Amber Tysiak is dan weer al een zekerheid in het hart van de defensie. En ook Sari Kees, die naast Tysiak staat bij OHL, deed het een helft tegen Slovakije én een hele match tegen Wales vlekkeloos.
Er rest ons ook nog een speciale vermelding voor de benjamin van de selectie, Jill Janssens. De 18-jarige kwam in de drie matchen in actie op de rechterflank en viel niet uit de toon. Integendeel.
Het toont aan dat de basis breder is geworden en de jongere speelsters het niveau meteen kunnen oppikken.
2. Het spel maken en afwerken blijft een werkpunt
De Flames hielden in de Pinatar Arena drie keer de nul. Daar tegenover staat wel dat onze landgenoten enkel tegen Slovakije konden scoren.
Zeker als het overwicht zó groot is als in de tweede helft tegen Wales, dan moet dat toch worden omgezet in een doelpunt.
In die tweede match tegen Wales was het spel ook best goed, zeker na de rust. Tegen het stugge Rusland was het dan weer een pak moeilijker combineren. Onder druk van de Russen liep de opbouw vaak stroef. Speelsters dienden zich te weinig aan en/of de ruimtes tussen de linies waren te groot om een goede opbouw te verzorgen.
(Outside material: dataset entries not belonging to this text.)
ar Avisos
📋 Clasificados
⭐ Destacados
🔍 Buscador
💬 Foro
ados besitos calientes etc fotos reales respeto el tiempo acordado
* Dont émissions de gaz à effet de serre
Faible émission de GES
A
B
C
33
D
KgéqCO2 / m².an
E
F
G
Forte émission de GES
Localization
Onlogisch is dat niet op een toernooi waar de basiself telkens wisselde. Toch blijft het een werkpunt voor deze Flames. Nu is het afwachten tot april: hopelijk pakken onze landgenoten dit werkpunt iets overtuigender aan tegen Albanië en Kosovo in de WK-kwalificaties.
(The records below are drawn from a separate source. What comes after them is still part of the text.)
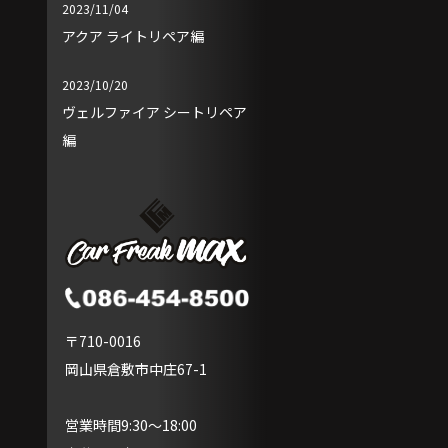
2023/11/04
アクア ライトリペア編
2023/10/20
ヴェルファイア シートリペア
編
〒710-0016
岡山県倉敷市中庄67-1
営業時間9:30～18:00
3. Pas in juni test tegen sterkere tegenstander(s), gemiste kans?
Het vraagteken hierboven staat zeker op zijn plaats.
Bondscoach Ives Serneels koos bewust voor de Pinatar Cup, waar België op papier de sterkste deelnemer was. Zo lagen de matchen meer in de lijn met wat volgt in april, tegen het bescheiden Albanië en Kosovo.
Maar het niveauverschil met de matchen op het EK zal groot zijn. Bovendien keken de andere landen in de groep van de Flames in de ogen van tegenstanders die van een heel ander kaliber zijn.
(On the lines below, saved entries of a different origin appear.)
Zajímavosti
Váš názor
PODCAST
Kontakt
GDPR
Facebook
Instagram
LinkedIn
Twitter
Italië neemt bijvoorbeeld deel aan de Algarve Cup, met het Scandinavische trio Denemarken, Noorwegen en Zweden als tegenstanders. Drie landen die straks ook het EK spelen. Op de Pinatar Cup was enkel Rusland ook een EK-ganger.
Frankrijk nam het in het eigen Tournoi de France dan weer op tegen Finland, Brazilië en Europees kampioen Nederland.
En IJsland is op dit moment aan de slag op de SheBelieves Cup. Daar kruisen ze de degens met Tsjechië, Nieuw-Zeeland en wereldkampioen Amerika.
De bond maakt zich alleszins geen zorgen: de voorbereiding op het EK gaat eind mei echt van start en dan volgen er zeker nog oefenmatchen tegen landen die hoger aangeschreven staan. Wie dat zijn, wordt binnenkort bekendgemaakt.
4. Omkadering top
De Pinatar Cup heeft nog eens aangetoond dat er, wat omkadering betreft, geen excuses meer zijn. De staf rond de Flames is qua aantal en functies ongeveer gelijk aan die van de Rode Duivels. Ook het hotel en het (oefen)veld in Spanje waren top.
De oudere speelsters weten nog goed hoe het vroeger was en welke stappen er zijn gezet. Voor de jongere speelsters kan het alleen maar motiverend werken om in zo’n omgeving te kunnen voetballen.
5. Laat die strafschoppen maar komen
U mag zelf gerust knipogen bij de titel hierboven. Om strafschoppen te kunnen krijgen, zullen de Flames op het EK natuurlijk al de groepsfase moeten overleven.
Toch is het mooi meegenomen dat twee matchen in de Pinatar Arena op strafschoppen eindigden (verlengingen werden niet gespeeld op dit toernooi). En nog beter: telkens met een verschillende doelvrouw, allebei konden ze zo extra vertrouwen opdoen.
Diede Lemey kreeg tegen Wales nog eens haar kans, en verzilverde die prima. Veel werk kreeg ze niet tijdens de reguliere speeltijd, maar de doelvrouw van Sassuolo stond er wanneer het moest. In de penaltyreeks gaf ze haar wedstrijd nóg wat meer glans met drie gestopte elfmeters op een rij.
Lemey viel net als nummer één Evrard ook op door haar sterke coaching, verbaal zijn ze allebei heel aanwezig.
Nicky Evrard hield op haar beurt ook de nul én was in de finale niet te beroerd om de vijfde strafschop te nemen – die ze overigens feilloos binnen trapte.
Beide doelvrouwen kunnen dus met een goed gevoel terug naar hun club, een goeie zaak na het afscheid van Justien Odeurs.